— Что раз заведено, то свято, — говорила она и выдавала гор-ничным по рублю серебром, по два платья и по пятнадцати аршин холста к Новому году.
Надо прибавить однако, что она даже и себе в ущерб придерживалась правила, утверждающего, что все заведенное свято: еще в своей молодости она решила, что раз в год можно потешить крепостных и на святках отменяла работу, позволяла им наряжаться и плясать и посылала их в театр, и этот порядок вещей остался неизменным. Руководясь также правилом, что люди обязаны на нее работать, а она должна за то их кормить и одевать, она не брала оброка с дворовых, ходивших по паспорту, говоря, что как скоро она их не содержит, то теряет право пользоваться их трудом. Но она строго требовала, чтоб они помогали своим семействам. Грамотность в прислуге она очень поощряла, повторяя часто, что ученье — свет, а неученье — тьма.

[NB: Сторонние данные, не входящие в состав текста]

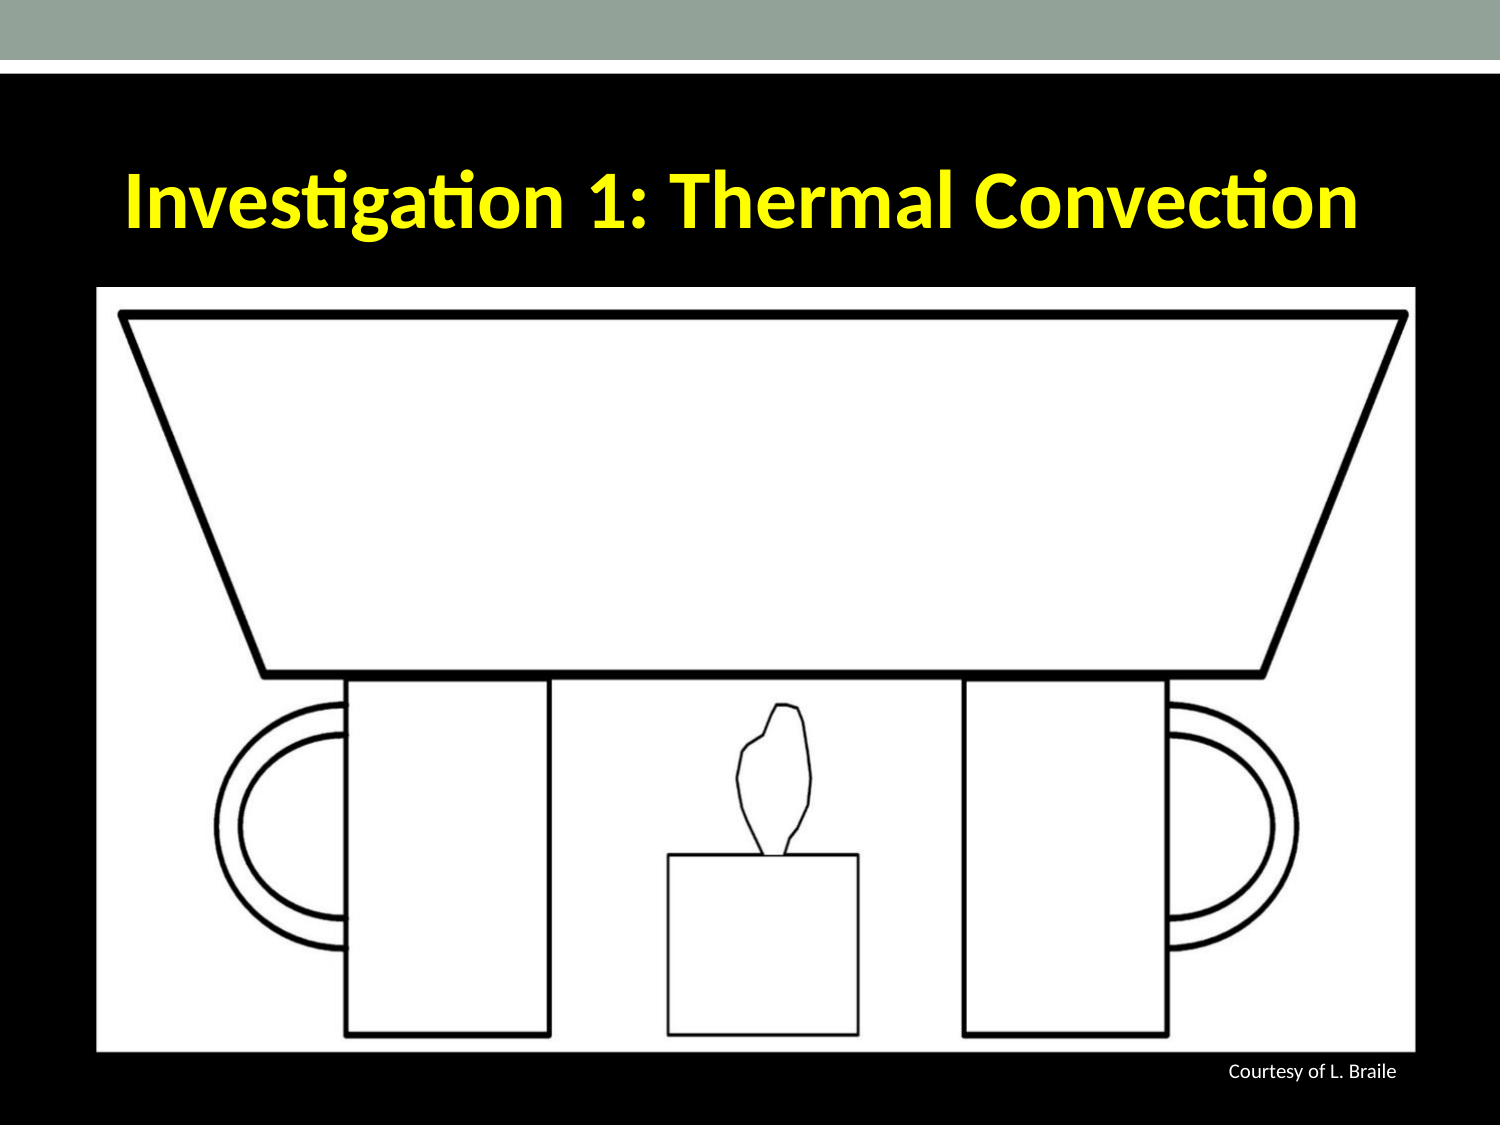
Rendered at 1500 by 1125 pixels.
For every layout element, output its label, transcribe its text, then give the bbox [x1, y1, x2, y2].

picture [62, 287, 1438, 1086]
text_box Investigation 1: Thermal Convection [108, 137, 1376, 253]
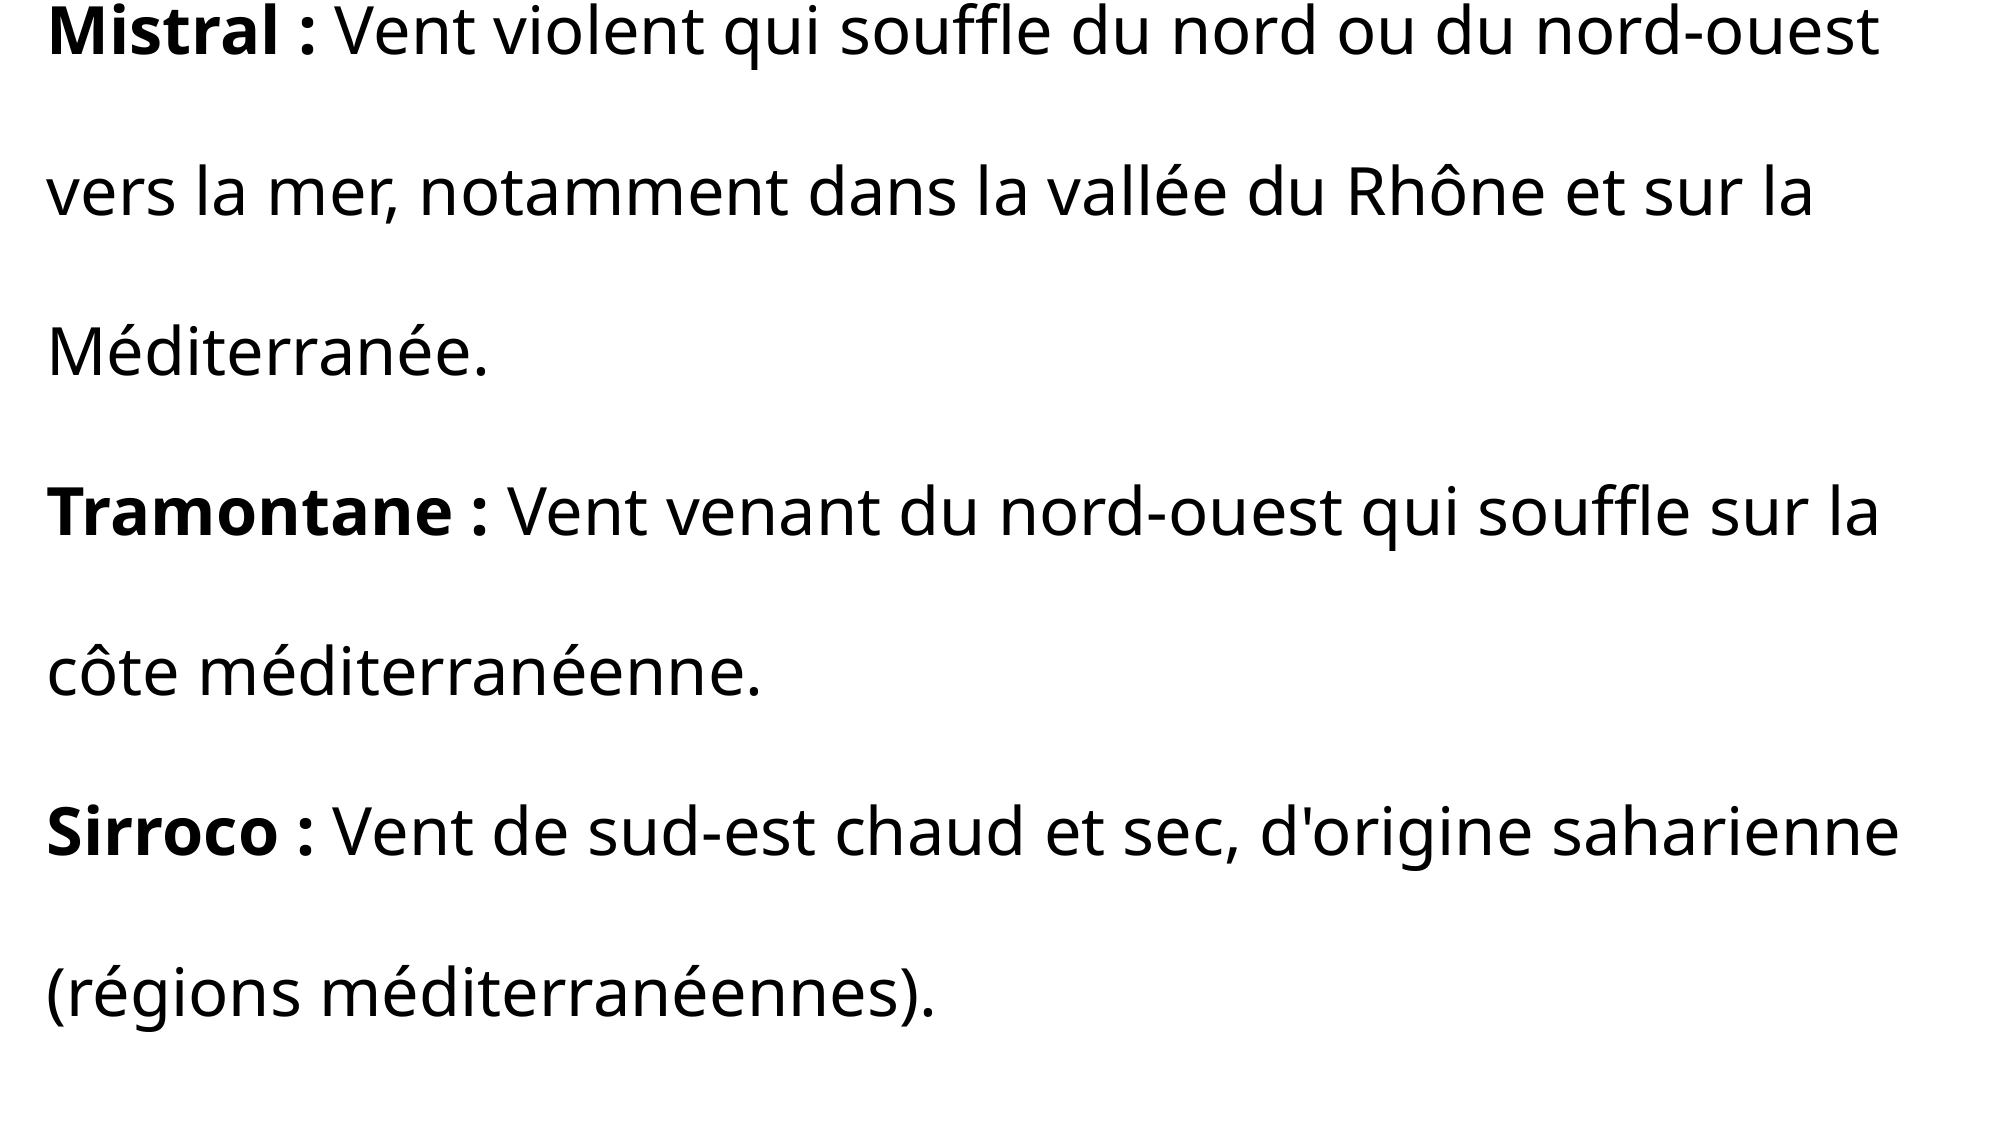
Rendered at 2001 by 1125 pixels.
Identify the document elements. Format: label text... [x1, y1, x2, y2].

В последние годы ее жизни скупость ее дошла до неимоверных границ. Обед ее не отличался никогда роскошью, а был однако приличен, но, стесняя все более и более свои привычки, она стала наконец довольствоваться несвежей провизией, которую взвешивали при ней. Перед обедом ей приносили все кушанья и разрезывали их. Она рассчитывала куски по числу обедающих, и никто не смел взять лишней порции.
Старуха сделалась подозрительна и недоверчива. Ключ от ее заветного сундука перешел сперва из столового ящика в ее карман, и наконец она нацепила его на шнурок и надела на шею, вместе с своими ладонками и крестами. Она стала то и дело пересчитывать свои деньги и билеты, часто подслушивала разговор горничных, из самых невинных их слов заключала иногда, что они сговариваются ее обокрасть, и намеки насчет дорогого содержания ее нахлебниц сделались еще язвительнее. Когда зрение ее уже совершенно ослабело, она в этом не сознавалась и сердилась, если кто-нибудь подвигал ей под руку небольшую вещь, которую она искала ощупью на столе. Цвет ассигнаций она могла различать, поднося их близко к глазам, но лишилась наконец и этой способности, и была принуждена обращаться к домашним, но не верила показаниям одного лица и требовала всегда проверки другого. Наконец она потеряла память; потом рассудок ее стал слабеть, и в последние годы своей жизни она впала в совершенное детство. В своем бессмысленном бреду она все толковала о ворах и о деньгах и перекроила, как я уже сказала, на ассигнации все бумаги, хранившиеся у нее. Как скоро не стало ее племянницы, старуху окружили радостные лица, сбежавшиеся со всех сторон, как слетаются около трупа голодные стаи воронов. Те из ее родственников, которые могли бы заступиться за нее, были далеко; новые пришельцы устраняли даже и прислугу, привязанную к ней по привычке или из чувства сострадания; заставили безумную подписывать дарственные записи и доверенности и обогатились всем накопленным ею добром.
Она изредка приходила в себя, сознавала смутно, что около нее совершается что-то недоброе, умоляла со слезами, чтобы ей рассказали, что делалось в доме, и звала умершую племянницу, говоря, что одна Лиза ее любит и не даст в обиду.
— Я здесь, тетушка, — отвечал ей какой-нибудь чужой голос, и чья-то рука брала ее иссохшую руку.